Directed by: Joe Wright
Written by: Anthony McCarten
MPAA: PG-13 Parents strongly cautioned (Some material may be inappropriate for children under 13. Parents are urged to be cautious. Some material may be inappropriate for pre-teenagers.)
Starring: Gary Oldman (as Winston Churchill), Kristin Scott Thomas (as Clementine Churchill), Lily James (as Elizabeth Nel)…
Running Time: 125 minutes
At first glance, it seems that a plot based on people’s life stories is an easy task to carry out for the vast amount of information that can be found on the Internet these days. However, it is quite the opposite, actually, since the director cannot bring anything new to those facts about the subject of the biography that we know already or we can get with a simple click or movement of our index finger. And if the director commits the folly of showing something that is made up out of the whole cloth, he or she is running the risk of being bombarded with criticism by people who are very well up on history. Besides, before going to see such movies, everybody knows what will happen from head to foot. Therefore, if the director does not want to see the film ending in fiasco, his or her salvation is only one: an incredible performance by the actor who plays the role of the important historical figure.

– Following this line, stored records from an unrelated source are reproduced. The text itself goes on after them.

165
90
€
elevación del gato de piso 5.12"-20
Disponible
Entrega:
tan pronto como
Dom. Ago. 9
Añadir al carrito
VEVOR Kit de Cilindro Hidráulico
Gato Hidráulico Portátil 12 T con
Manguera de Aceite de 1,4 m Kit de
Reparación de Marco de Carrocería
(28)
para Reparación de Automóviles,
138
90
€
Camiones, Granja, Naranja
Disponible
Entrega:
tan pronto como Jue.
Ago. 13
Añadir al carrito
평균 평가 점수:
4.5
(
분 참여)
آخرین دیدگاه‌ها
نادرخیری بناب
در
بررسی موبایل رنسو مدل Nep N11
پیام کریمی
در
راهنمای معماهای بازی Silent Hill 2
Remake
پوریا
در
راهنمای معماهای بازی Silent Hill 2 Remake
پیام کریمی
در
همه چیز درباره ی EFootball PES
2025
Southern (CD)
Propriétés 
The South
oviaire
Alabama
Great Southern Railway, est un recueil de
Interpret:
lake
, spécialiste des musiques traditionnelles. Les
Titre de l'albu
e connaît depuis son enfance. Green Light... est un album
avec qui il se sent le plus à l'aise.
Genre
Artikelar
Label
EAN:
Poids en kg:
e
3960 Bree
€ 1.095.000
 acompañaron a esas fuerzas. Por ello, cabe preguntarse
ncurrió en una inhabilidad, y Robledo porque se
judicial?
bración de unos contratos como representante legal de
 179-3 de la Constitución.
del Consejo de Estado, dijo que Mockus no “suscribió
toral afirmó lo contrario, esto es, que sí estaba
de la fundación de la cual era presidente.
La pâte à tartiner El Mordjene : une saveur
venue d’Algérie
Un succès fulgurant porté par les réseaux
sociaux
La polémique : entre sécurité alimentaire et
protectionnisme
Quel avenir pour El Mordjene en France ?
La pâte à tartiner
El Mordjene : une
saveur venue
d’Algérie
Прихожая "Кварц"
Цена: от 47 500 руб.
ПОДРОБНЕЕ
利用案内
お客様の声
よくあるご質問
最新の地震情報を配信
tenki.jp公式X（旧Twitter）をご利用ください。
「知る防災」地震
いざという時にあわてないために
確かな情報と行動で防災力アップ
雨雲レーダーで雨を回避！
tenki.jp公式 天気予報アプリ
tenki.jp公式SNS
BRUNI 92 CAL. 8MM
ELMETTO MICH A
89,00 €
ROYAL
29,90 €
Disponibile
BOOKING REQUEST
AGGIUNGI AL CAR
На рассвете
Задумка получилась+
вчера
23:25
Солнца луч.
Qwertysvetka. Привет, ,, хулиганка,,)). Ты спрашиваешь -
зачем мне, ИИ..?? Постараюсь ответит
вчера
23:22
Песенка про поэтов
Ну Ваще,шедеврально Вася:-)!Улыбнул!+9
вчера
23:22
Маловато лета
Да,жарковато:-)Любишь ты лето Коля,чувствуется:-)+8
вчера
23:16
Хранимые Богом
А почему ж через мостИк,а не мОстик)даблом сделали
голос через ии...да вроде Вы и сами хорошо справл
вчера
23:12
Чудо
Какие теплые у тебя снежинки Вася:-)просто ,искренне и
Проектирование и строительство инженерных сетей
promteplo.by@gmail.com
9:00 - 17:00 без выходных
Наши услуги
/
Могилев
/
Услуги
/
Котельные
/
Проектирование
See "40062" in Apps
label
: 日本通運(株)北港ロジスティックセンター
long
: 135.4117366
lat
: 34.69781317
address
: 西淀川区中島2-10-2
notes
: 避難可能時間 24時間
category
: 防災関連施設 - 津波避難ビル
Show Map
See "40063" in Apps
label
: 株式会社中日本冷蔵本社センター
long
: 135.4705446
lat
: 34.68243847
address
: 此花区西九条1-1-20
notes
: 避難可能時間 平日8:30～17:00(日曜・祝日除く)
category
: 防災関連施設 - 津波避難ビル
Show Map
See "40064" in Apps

The above remarks explain why movies like The Iron Lady (2011) with Meryl Streep and Malcolm X (1992) with Denzel Washington were successful instead of falling into oblivion and why Darkest Hour (2017), thanks to Gary Oldman, will be remembered for years. Churchill’s life was characterized by Oldman in a way that very few actors can do it these days. He was masterly in dealing with delicate and contradictory situations like Churchill’s anguish of indecisions before and after being Prime Minister and his resolute leadership to achieve things. Oldman drank as Churchill, smoked as Churchill, yelled at people as Churchill and made me laugh with the same caustic humour that the Prime Minister had.
When it comes to a biopic, you do not have to offer too much details about what happened, but how the director and the main actor did their respective job (this comment is for movie critics only!). The English director Joe Wright, best known for Pride & Prejudice (2005), brought us a well-balanced movie surrounded by a good piece of music that aroused the audience’s interest for the film. The rest is on Gary Oldman’s shoulders, which can be seen when he (Churchill) hugged his wife, Clementine (Kristin Scott Thomas), when he is talking to a fearful king, George VI (Ben Mendelsohn) when Nazi forces advanced during the early days of World War II or when he delivered his speech in front of political supporters and opponents.
Winston Churchill is widely celebrated as Britain’s greatest ever Prime Minister and one of the most eminent and debated men of the 20th Century. Gary Oldman’s job on Churchill is not enough accolade to be the Prime Minister of United Kingdom (and I don’t think that he wants that job either!), but undoubtedly, he deserved the best actor Oscar 2018 that he won for Darkest Hour. If you are not convinced about it, I recommend you to see the moving scene when he gets on the subway to talk and listen to people. I’m sure that you will change your mind and I will have more time to write my next review.